As we searched the woods, my son was the first to find the pipe in the ground that marked the southeast corner of the land that Anton and Christina homesteaded. After finding the corner marking, we could discern a cut line along the eastern boundary of the property: a straight path devoid of trees, brambled over in raspberries. Off the property, much of the land has been logged and is now covered with secondary growth: white-barked birches and poplar, thin trees crowded together, straining for the sky. But the family land has older growth, including a grand old white pine that already must have been a tall tree a century ago.
I don’t know what Anton Johnson was like as a person.

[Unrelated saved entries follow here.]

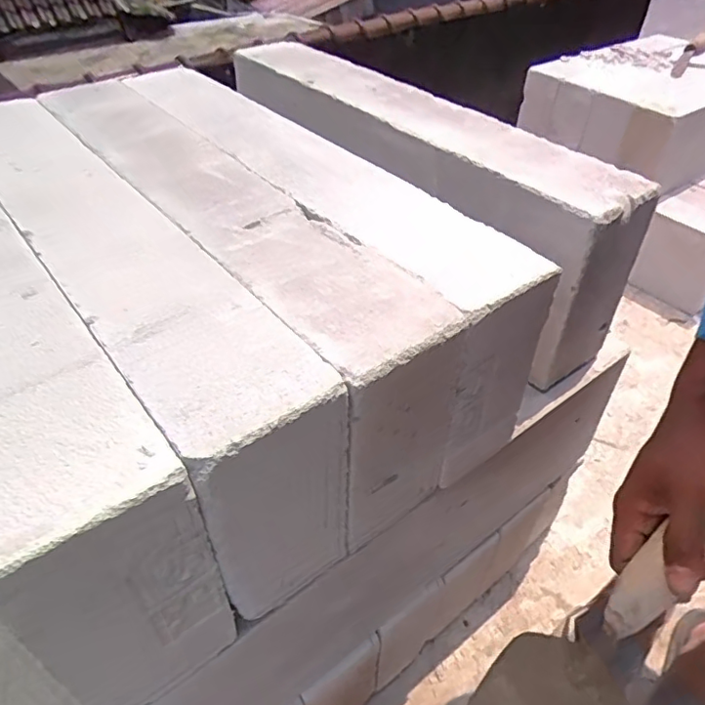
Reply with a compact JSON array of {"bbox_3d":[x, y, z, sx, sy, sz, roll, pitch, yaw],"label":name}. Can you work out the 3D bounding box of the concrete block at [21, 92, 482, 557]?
[{"bbox_3d":[-0.131,-0.085,0.560,0.104,0.176,0.588,-27,48,-28],"label":"concrete block"}]

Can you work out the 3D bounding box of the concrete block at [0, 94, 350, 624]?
[{"bbox_3d":[-0.208,-0.038,0.512,0.100,0.186,0.553,-28,48,-28],"label":"concrete block"}]

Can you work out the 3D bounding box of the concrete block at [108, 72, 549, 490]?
[{"bbox_3d":[-0.066,-0.128,0.613,0.107,0.183,0.591,-27,48,-27],"label":"concrete block"}]

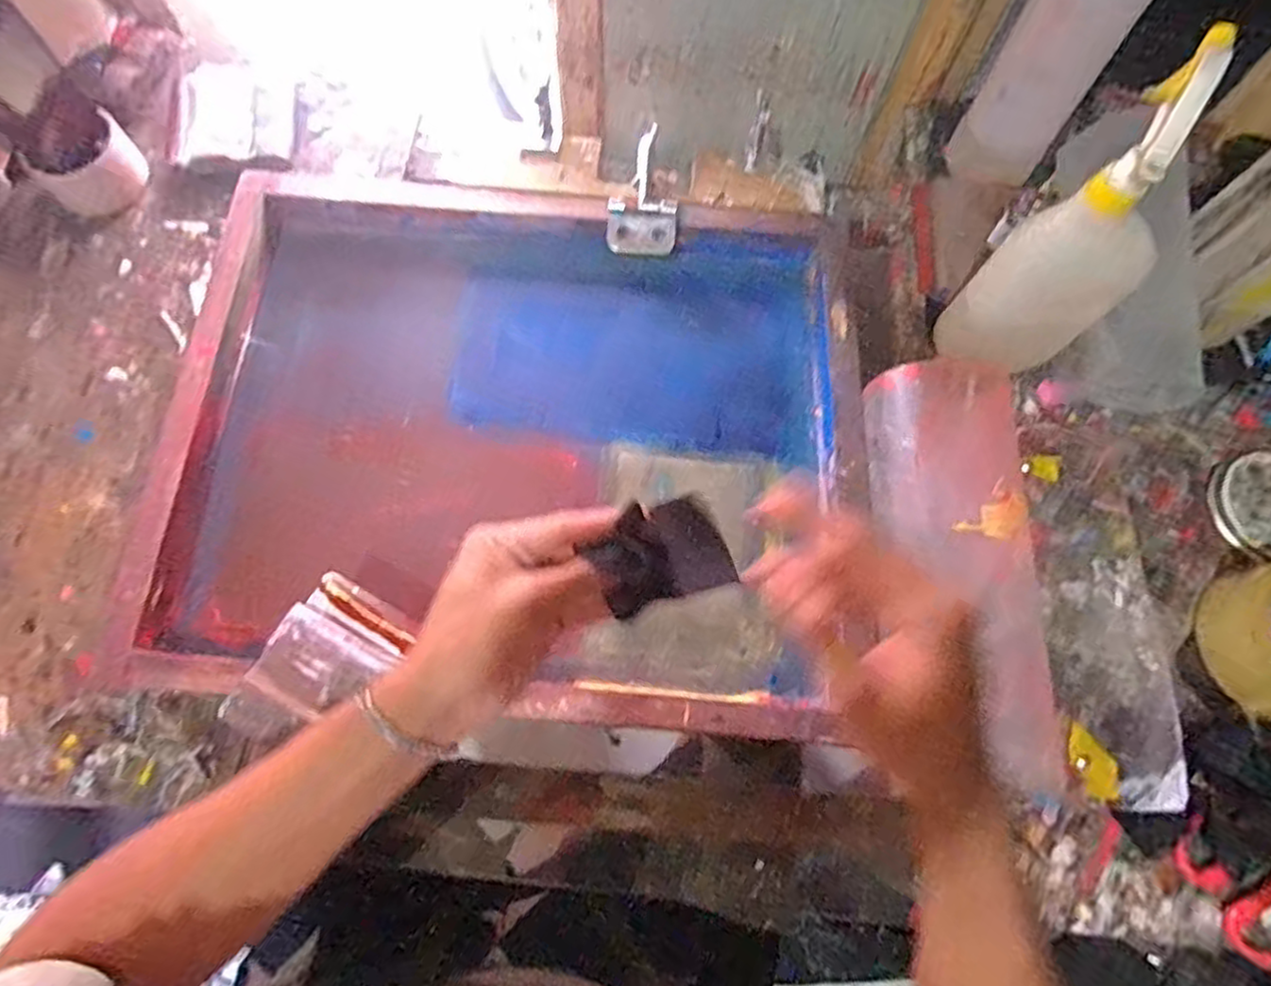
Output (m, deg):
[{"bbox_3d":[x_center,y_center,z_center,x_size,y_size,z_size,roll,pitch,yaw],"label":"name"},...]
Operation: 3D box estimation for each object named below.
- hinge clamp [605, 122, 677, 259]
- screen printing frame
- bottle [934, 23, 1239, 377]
[{"bbox_3d":[0.007,-0.268,0.633,0.064,0.041,0.112,2,70,-1],"label":"hinge clamp"},{"bbox_3d":[-0.097,-0.052,0.580,0.551,0.045,0.450,4,70,-1],"label":"screen printing frame"},{"bbox_3d":[0.312,-0.168,0.502,0.097,0.253,0.091,-38,75,-14],"label":"bottle"}]

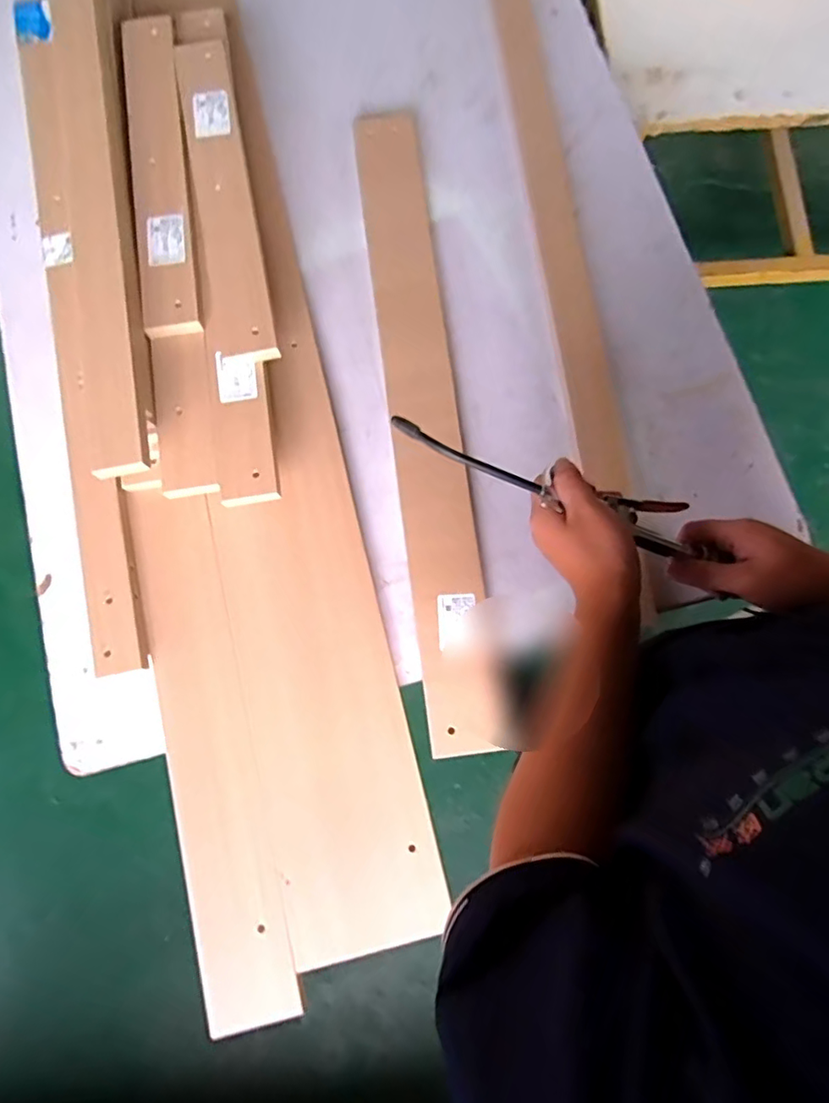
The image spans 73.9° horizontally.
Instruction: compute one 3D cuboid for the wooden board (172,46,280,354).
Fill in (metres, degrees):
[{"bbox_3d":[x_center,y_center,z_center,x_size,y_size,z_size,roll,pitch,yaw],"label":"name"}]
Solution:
[{"bbox_3d":[-0.224,-0.403,0.622,0.070,0.013,0.409,-12,80,-2],"label":"wooden board"}]

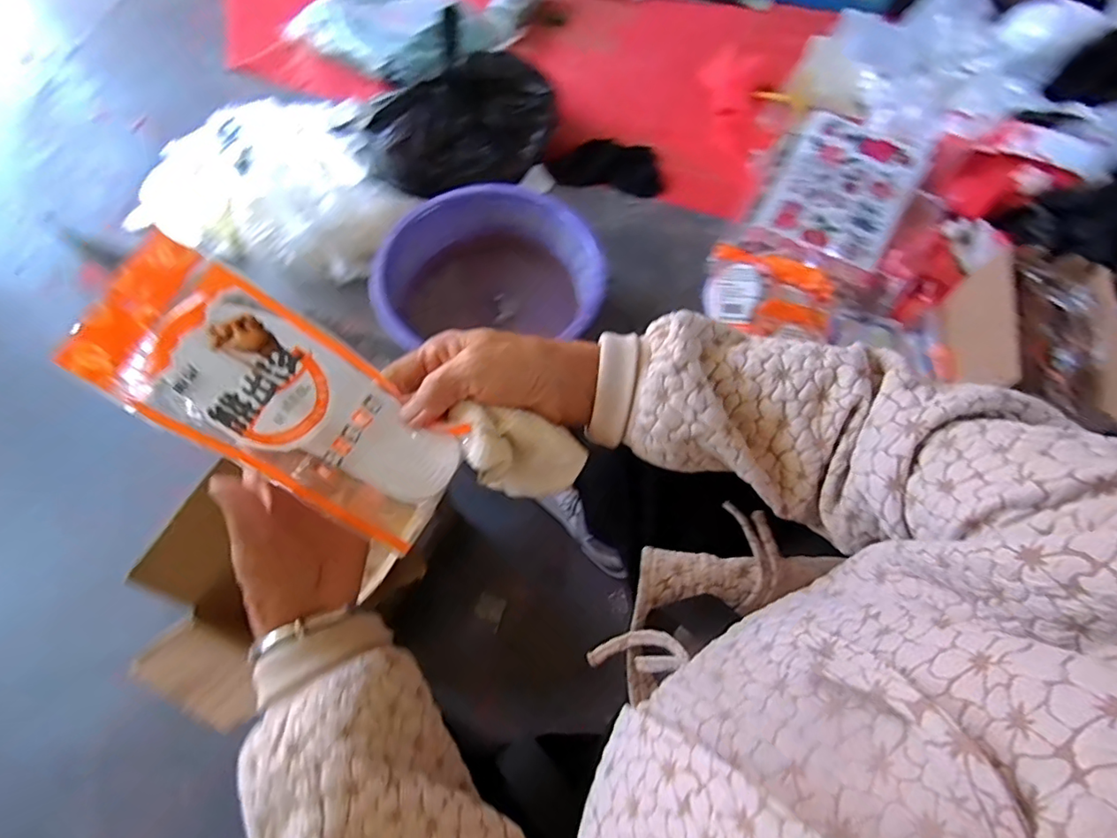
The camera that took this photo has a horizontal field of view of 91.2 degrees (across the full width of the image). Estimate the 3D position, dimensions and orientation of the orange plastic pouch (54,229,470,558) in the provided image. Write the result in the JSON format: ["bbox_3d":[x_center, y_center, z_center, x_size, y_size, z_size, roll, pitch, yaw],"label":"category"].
[{"bbox_3d":[-0.154,-0.011,0.304,0.203,0.024,0.084,34,68,-6],"label":"orange plastic pouch"}]

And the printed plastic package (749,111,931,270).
[{"bbox_3d":[0.437,-0.360,0.838,0.190,0.034,0.271,29,68,11],"label":"printed plastic package"}]

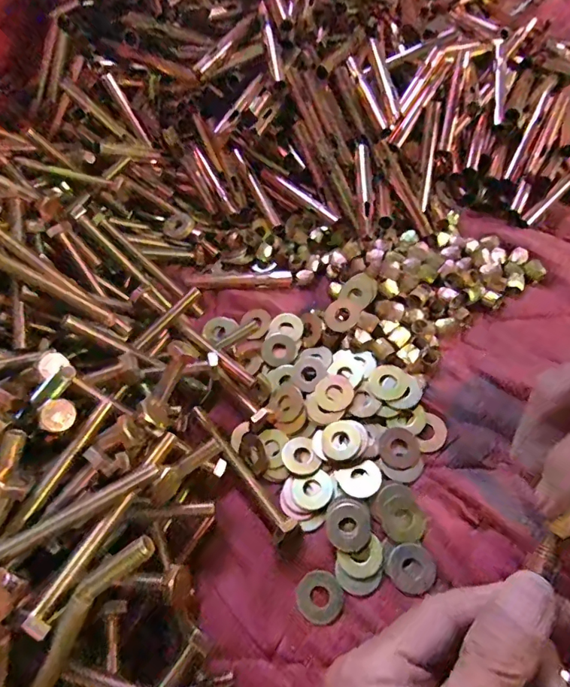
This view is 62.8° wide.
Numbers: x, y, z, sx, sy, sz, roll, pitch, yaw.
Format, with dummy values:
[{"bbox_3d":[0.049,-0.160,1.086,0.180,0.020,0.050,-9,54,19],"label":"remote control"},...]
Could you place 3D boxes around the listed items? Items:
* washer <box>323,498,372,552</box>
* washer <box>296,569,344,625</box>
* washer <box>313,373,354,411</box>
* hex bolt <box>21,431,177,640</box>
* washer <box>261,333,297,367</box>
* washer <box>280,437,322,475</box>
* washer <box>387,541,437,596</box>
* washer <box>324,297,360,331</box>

If I could wander back to this same land 130 years ago, would I recognize any more kinship with him than with any of the other immigrant miners in the area? All the same, I still very much like the thought of him walking in the shadow of that same white pine, and perhaps admiring the flight of an eagle passing overhead.
Zerjal, T., Y. Xue, G. Bertorelle, R. S. Wells, W. Bao, S. Zhu, R. Qamar, Q. Ayub, A. Mohyuddin, S. Fu, P. Li, N. Yuldasheva, R. Ruzibakiev, J. Xu, Q. Shu, R. Du, H. Yang, M. E. Hurles, E. Robinson, T. Gerelsaikhan, B. Dashnyam, S. Q. Mehdi and C. Tyler-Smith (2003). “The genetic legacy of the Mongols.” American Journal of Human Genetics 72: 717-721.